In contrast, autologous therapy is anticipated to be commercialized using a "service-based" business model, a much more challenging
business proposition for a number of reasons. The variation in stem-cells from different patients may mean that donor material
from large numbers of patients does not yield therapy after culture expansion for the selected time period, particularly given
that MSCs most probably culture expand less well with advancing age (8), which is precisely the age group at highest risk
of being inflicted with medical conditions. In cases where donor material does not produce therapy after culture expansion
for a specified duration, should culturing be continued? If yes, this would mean that therapies under production for different
patients would be at different stages of the manufacturing process at a given point in time, causing logistical difficulties,
increasing the risk of errors, and adding further to media and growth factor costs. Due to such issues, a considerable degree
of flexibility would need to be built into any manufacturing process for autologous therapy and production would be more difficult
to scale up on demand.
The length of time required to manufacture autologous therapy will prevent it from being used in acute patient care, which
will reduce its commercial opportunity. There is also the fear that if an automated cell culturing machine runs cell lines
from multiple patients simultaneously cross contamination could occur. This risk will need to be ruled out using GMP. Finally,
patients will need to undergo two procedures for autologous therapy, one to extract stem-cells and the other to reintroduce
them a few weeks later after culture expansion, which may raise medical and ethical considerations.
The assumptions for autologous therapy underlying the analysis probably represent the best-case scenario in terms of it being
producible for all patients in the same time frame as allogeneic therapy using automated cell culturing. Therefore, manufacturing
costs for autologous therapy may be much higher, if these assumptions are found to not hold true as our knowledge of stem-cell
science and manufacturing increases.
The analysis undertaken has several key limitations: It assumes that it will actually be possible to manufacture both autologous
and allogeneic therapy for a given medical illness and that both therapy types will have equivalent efficacy and safety. Both
of these assumptions are unlikely to hold true with diseases in reality. It is also quite possible that for certain acute
medical conditions, such as stroke or myocardial infarction, stem-cell therapy may need to be given within a finite window
post-event, say 24–48 h, to achieve optimal results, which would rule out autologous therapy usage. Finally, it may be unwise
to administer autologous therapy to patients with a personal or family history of cancerous, genetic or other pertinent disease.
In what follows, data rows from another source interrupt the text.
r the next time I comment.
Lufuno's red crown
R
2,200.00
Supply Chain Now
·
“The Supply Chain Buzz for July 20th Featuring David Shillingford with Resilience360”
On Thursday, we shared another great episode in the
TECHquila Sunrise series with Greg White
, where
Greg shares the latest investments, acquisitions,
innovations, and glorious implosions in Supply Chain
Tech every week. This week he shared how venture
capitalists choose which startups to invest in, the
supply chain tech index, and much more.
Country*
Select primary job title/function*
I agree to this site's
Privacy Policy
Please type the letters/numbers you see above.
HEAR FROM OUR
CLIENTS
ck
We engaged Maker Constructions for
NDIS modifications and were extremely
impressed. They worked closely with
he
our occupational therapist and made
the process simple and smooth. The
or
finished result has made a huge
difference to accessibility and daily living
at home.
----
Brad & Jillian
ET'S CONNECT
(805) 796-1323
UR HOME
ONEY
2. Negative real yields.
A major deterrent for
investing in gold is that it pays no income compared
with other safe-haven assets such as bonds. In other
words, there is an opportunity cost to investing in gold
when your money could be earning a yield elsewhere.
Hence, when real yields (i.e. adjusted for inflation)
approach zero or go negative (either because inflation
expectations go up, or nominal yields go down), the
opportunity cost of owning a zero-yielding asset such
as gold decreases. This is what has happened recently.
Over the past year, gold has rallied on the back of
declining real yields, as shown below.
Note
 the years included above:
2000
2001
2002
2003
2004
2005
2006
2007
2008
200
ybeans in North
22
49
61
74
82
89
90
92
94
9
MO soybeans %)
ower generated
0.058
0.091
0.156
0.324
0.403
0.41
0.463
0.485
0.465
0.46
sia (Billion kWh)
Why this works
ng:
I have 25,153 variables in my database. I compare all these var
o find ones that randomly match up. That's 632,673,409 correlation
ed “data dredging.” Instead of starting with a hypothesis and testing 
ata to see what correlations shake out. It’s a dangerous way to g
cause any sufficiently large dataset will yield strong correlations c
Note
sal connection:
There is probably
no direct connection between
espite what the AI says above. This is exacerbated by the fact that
It is important to highlight that this analysis assumed that each patient would need only one dose of therapy, but in practice
multiple doses may be required to treat a medical condition. Additional doses of autologous therapy could be produced for
a patient at no additional donor and release testing cost, if manufactured at the same time as the first dose and stored until
required. Additional doses of allogeneic therapy could be produced from the established cell bank system, which in practice
would be capable of generating much more than 2500 doses annually for ten years. The cost of release testing would, however,
double in allogeneic therapy, if patients needed two doses as release testing is required for every batch consisting of 100
doses. Donor and release testing (along with cell banking for allogeneic therapy) essentially cost £1290–1820 (US$2070–2920)
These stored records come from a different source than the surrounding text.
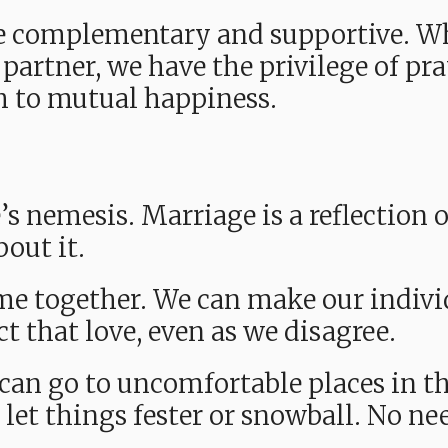
e complementary and supportive. W
 partner, we have the privilege of pra
th to mutual happiness.
s nemesis. Marriage is a reflection o
out it.
 together. We can make our individu
ect that love, even as we disagree.
can go to uncomfortable places in th
 let things fester or snowball. No nee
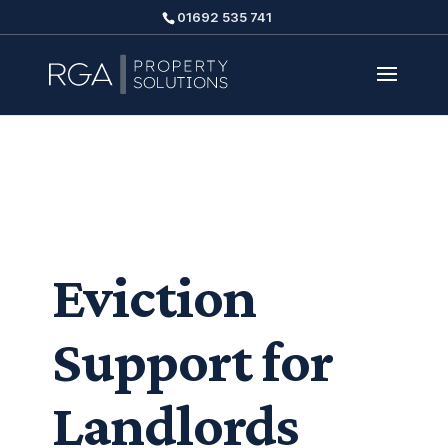
01692 535 741
Eviction
Support for
Landlords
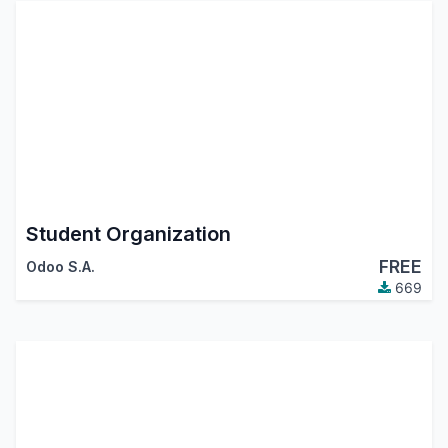
Student Organization
FREE
Odoo S.A.
669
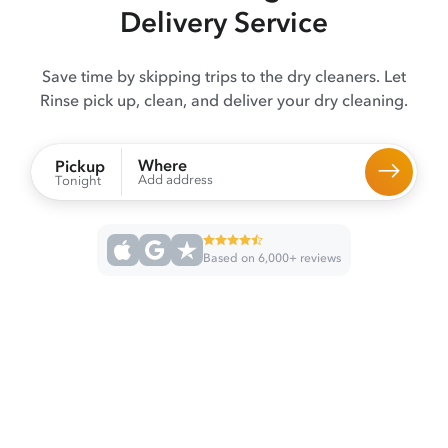
Delivery Service
Save time by skipping trips to the dry cleaners. Let
Rinse pick up, clean, and deliver your dry cleaning.
Where
Pickup
Add address
Tonight
Based on 6,000+ reviews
for the first dose of autologous therapy and £13–25 (US$21–40) for the first dose of allogeneic therapy, so the cost to manufacture
additional doses of allogeneic therapy for a patient would remain approximately the same as the first dose, but the cost to
produce additional doses of autologous therapy would drastically fall to ~40% of the first dose (from £2260–3040, US$3620–4870
to £960–1200, US$1540–1920) and become comparable to that for allogeneic therapy.